Simotas, 31, a Manhattan litigator and Community Board 1 member, is one of two Democrats running in the race for Gianaris’ seat. She will face off against Jeremiah Frei-Pearson, who works as a civil and children’s rights attorney in Manhattan, during the Democratic primary in September.
Gianaris has announced his bid to replace state Sen. George Onorato (D-Astoria), who will retire at the end of the year.
“I’ve lived in the community my entire life and I’ve always been active,” Simotas said. “As an attorney, one of the skills I have developed over the past eight years is working with other people to get solutions to problems, often aggressively. Albany is a mess and there are a lot of issues that are not getting resolved.”
Simotas said she will prioritize health care, education, economic issues and the environment in her campaign, which kicked off April 10 at Astoria’s Taminent Club.
“There is a health care crisis in Astoria,” she said. “A lot of young families are coming into the neighborhood and we do not have community hospitals to serve them. We are severely under-bedded.”
Simotas said her father recently suffered a heart attack and has other health problems, but his doctor told him he should travel to Manhattan for care.
“People have to go across the bridge for services they require,” she said. “It’s unacceptable.”
She said she is also concerned about cuts to western Queens schools in science, arts and after-school programs.

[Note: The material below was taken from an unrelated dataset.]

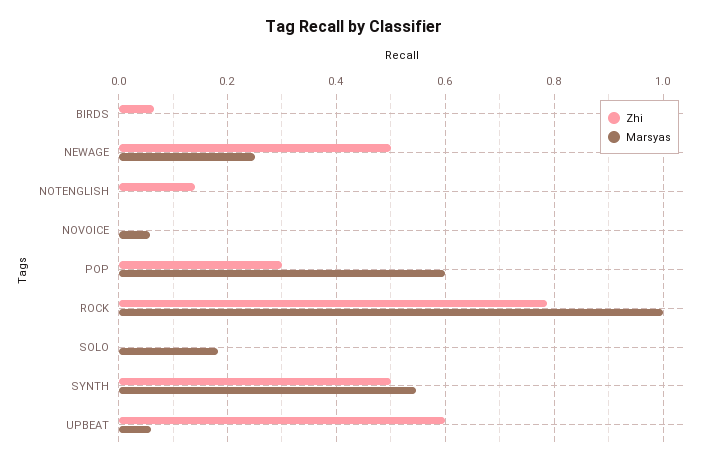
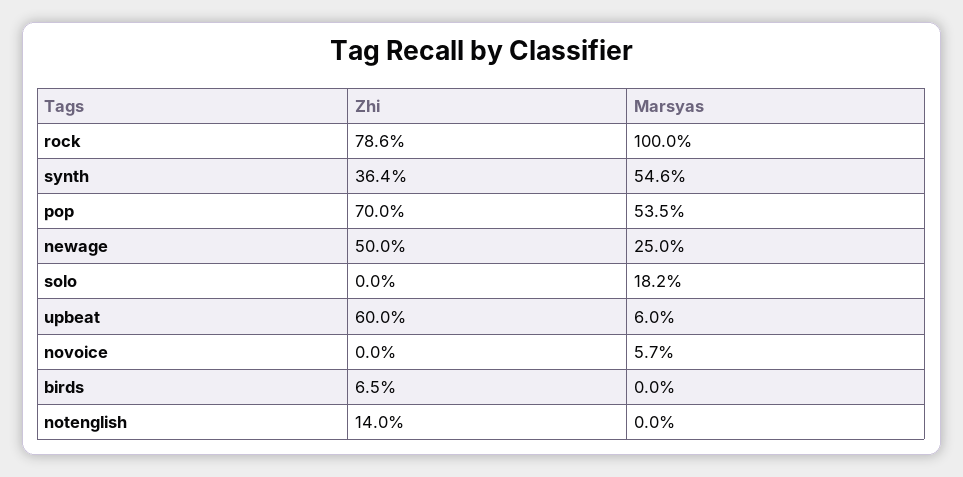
Zhi, POP: 0.3 -> 0.7
Marsyas, POP: 0.6 -> 0.535
Zhi, SYNTH: 0.5 -> 0.364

“Parents rely on after-school programs for their children,” she said. “It’s where they can learn more than reading, writing and arithmetic and bond with their fellow students.”
Simotas said her platform would also include economic initiatives to bring back jobs to western Queens.

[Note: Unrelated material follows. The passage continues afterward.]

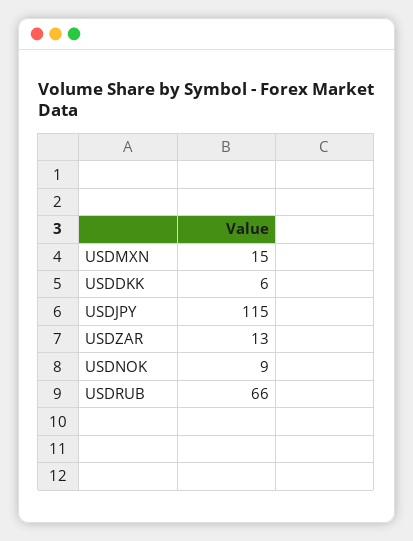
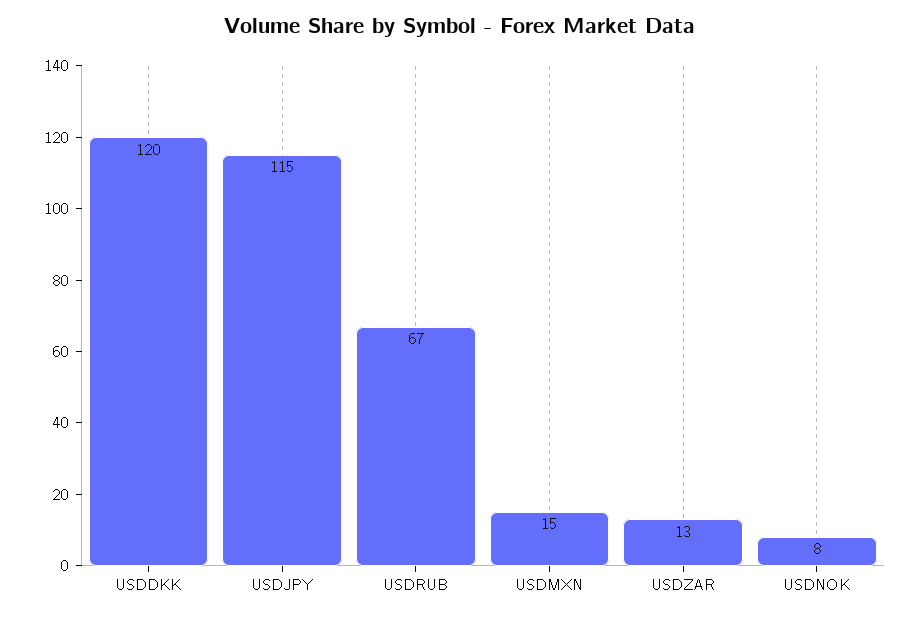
USDDKK: 6 -> 120
USDNOK: 9 -> 8
USDRUB: 66 -> 67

“I have a lot of friends who have lost their jobs,” she said. “I see storefronts closing. We have to make sure our residents have resources, proper tax credits and access to small business loans.”

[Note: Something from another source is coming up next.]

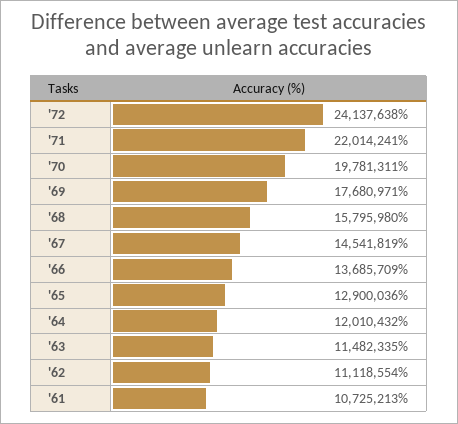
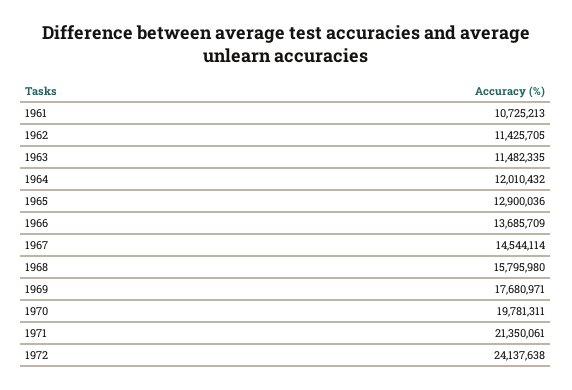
'71: 22014241 -> 21350061
'67: 14541819 -> 14544114
'62: 11118554 -> 11425705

She cited the state’s film tax credit program as one that creates jobs and aids community businesses. Gov. David Paterson has proposed an extension for the credit through 2014 in his state budget, which has not yet been enacted.
Simotas said she intends for her campaign to bridge the gap between Astoria’s younger generation and longtime residents.
“We’ve been able to merge people who have been in local politics for a long time with younger volunteers,” she said. “As an elected official, you have thousands of bosses. You work for the people in the community. They are your allies and they help you to become a more effective leader.”
She has already been endorsed by a number of Queens elected officials, such as U.S. Reps. Carolyn Maloney (D-Astoria) and Joseph Crowley (D-Jackson Heights), Gianaris, Council Speaker Christine Quinn (D-Manhattan), and several unions as well as Councilmen Peter Vallone Jr. (D-Astoria), Jimmy Van Bramer (D-Sunnyside) and Daniel Dromm (D-Jackson Heights).
Frei-Pearson’s endorsements include Democracy for New York, the Stonewall Democrats and Marriage Equality for New York.